ARLEIGH BURKE (DDG-51) GUIDED MISSILE DESTROYER
WITH THE AN/SPY-1D RADAR

	Navy ACAT IC Program 57 systems Total program cost (TY$) $56,515.8M Average unit cost (TY$) $946.5M Full-rate production 1QFY87 Prime Contractor Bath Iron Works (Shipbuilder) Ingalls Shipbuilding, Inc. (Shipbuilder) Lockheed Martin (AEGIS Weapon System)
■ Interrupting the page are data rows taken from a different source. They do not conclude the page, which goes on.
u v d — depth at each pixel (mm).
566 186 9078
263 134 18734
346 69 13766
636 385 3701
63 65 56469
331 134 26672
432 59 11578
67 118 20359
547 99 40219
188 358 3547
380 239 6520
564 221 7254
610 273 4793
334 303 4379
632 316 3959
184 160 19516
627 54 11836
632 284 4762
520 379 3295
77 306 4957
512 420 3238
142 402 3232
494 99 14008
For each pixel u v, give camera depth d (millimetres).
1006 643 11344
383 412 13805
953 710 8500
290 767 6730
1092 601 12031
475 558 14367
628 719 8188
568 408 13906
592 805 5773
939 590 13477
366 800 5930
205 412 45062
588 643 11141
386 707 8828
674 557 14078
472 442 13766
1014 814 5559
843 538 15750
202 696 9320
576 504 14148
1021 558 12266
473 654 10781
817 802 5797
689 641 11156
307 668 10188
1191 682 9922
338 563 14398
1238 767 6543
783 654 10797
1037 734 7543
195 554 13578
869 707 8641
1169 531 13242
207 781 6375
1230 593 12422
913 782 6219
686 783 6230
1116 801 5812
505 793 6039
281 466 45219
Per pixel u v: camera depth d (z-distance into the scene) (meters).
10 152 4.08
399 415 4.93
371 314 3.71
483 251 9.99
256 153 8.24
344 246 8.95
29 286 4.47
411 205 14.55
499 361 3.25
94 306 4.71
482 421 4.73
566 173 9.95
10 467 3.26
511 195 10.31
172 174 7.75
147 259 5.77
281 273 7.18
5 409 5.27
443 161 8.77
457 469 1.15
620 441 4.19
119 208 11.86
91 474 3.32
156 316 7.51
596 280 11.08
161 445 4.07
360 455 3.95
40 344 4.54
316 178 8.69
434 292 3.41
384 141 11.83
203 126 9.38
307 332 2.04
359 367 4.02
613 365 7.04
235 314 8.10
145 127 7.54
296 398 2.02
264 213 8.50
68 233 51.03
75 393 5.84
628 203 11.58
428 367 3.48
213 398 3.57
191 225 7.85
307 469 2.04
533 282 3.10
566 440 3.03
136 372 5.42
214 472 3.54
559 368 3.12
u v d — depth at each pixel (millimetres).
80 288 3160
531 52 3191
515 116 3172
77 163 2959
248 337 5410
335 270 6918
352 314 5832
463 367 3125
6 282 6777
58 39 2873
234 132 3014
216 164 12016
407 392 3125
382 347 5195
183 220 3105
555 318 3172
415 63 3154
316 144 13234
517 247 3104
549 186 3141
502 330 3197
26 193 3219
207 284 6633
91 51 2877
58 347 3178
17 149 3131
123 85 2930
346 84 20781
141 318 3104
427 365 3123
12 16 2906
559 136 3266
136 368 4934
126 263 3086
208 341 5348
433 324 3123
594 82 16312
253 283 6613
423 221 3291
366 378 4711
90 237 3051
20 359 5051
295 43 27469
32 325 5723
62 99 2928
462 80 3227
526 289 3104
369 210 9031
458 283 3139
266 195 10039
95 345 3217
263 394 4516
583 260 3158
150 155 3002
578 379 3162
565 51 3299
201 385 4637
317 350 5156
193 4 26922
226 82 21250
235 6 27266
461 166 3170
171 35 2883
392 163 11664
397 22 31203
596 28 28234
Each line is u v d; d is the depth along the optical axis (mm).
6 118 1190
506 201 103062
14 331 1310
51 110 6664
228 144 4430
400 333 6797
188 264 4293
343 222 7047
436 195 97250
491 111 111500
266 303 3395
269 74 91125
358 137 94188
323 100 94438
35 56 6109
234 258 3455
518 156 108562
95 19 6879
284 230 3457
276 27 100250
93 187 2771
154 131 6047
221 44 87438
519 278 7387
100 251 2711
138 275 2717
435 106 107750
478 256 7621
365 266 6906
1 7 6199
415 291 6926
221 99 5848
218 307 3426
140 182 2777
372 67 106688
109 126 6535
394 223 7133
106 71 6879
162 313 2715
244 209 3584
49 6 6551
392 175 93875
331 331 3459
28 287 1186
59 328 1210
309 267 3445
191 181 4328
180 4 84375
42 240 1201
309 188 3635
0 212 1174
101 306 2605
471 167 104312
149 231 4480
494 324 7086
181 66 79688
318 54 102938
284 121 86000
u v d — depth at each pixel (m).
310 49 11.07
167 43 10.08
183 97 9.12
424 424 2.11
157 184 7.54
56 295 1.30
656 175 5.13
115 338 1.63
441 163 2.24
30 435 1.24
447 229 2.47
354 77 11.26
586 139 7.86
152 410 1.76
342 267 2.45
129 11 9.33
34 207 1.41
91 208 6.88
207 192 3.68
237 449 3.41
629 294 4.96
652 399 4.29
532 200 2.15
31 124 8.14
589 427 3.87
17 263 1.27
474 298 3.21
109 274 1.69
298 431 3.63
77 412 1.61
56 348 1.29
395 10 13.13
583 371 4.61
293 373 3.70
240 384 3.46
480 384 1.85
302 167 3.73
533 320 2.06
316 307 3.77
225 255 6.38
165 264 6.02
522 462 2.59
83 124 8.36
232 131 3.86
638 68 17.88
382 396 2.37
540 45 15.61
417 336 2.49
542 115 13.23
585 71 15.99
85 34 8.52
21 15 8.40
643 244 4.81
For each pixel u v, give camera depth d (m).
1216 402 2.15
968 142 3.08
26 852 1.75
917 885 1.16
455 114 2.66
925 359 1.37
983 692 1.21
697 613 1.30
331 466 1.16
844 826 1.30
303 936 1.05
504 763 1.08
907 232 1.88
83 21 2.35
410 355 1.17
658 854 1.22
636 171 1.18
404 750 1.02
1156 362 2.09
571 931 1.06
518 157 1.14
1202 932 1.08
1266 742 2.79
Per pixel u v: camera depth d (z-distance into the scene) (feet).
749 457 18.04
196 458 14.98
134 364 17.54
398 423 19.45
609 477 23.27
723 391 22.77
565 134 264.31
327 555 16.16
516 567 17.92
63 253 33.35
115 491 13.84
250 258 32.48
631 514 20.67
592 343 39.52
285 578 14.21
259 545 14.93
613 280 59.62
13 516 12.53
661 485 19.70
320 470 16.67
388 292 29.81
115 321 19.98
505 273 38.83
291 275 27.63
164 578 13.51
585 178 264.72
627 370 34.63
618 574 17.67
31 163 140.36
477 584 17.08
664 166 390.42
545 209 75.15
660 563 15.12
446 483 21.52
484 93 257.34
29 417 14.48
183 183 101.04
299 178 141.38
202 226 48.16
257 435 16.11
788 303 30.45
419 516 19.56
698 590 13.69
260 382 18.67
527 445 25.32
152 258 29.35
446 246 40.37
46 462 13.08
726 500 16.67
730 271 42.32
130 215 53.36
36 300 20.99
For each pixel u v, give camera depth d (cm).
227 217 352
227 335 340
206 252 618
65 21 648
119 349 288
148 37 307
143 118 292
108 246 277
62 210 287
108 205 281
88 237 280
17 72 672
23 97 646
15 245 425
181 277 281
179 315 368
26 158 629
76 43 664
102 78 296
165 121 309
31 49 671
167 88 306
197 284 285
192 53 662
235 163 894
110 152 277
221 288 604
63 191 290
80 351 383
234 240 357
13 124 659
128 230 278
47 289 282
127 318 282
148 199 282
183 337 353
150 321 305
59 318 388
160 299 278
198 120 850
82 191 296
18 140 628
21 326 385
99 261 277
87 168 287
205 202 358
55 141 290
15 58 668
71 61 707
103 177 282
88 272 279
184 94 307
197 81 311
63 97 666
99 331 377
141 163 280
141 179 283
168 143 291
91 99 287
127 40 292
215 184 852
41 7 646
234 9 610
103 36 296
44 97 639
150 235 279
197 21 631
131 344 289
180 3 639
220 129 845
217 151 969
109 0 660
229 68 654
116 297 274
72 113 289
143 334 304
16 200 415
SYSTEM DESCRIPTION & CONTRIBUTION TO JOINT VISION 2010

The ARLEIGH BURKE (DDG-51) class of multi-mission, guided missile and battle force-capable destroyers form the core of the Navy's surface combatant force for the 1990's and beyond. These ships are designed for forward presence and are capable of precision engagement of targets ashore and full-dimensional protection of joint and allied forces operating at sea and in the littorals. As described in the section on the Navy Area Theater Ballistic Missile Defense (NATBMD), planned upgrades to the AEGIS Weapon System and Standard Missile will give DDG 51 a ballistic missile defense capability. DDG-51's armament includes a mix of 90 missiles to support its missions, housed in two MK-41 vertical launch systems. The ship uses a computer controlled machinery control system and an up-rated LM 2500 gas turbine propulsion system to provide a maximum speed of at least 30 knots.

The AEGIS Weapon System (AWS), which includes the SPY-1D radar and vertically launched SM-2 surface-to-air missiles, provides DDG-51's area defense anti-air warfare capability. For ASW, DDG-51 uses the SQQ-89 surface ASW combat system, the LAMPS MK III ASW helicopter, over-the-side torpedoes, and vertically launched ASW standoff weapons. DDG-51 also employs TOMAHAWK and HARPOON missiles, and has a five-inch gun for anti-surface and strike warfare missions. The Phalanx close-in weapons system, along with the SM-2 missiles and gun, provides self-defense against anti-ship missiles. The DDG-51 AEGIS Combat System is the integration of the AWS, the SQQ-89, and the ship's anti-surface, strike warfare and self-defense systems.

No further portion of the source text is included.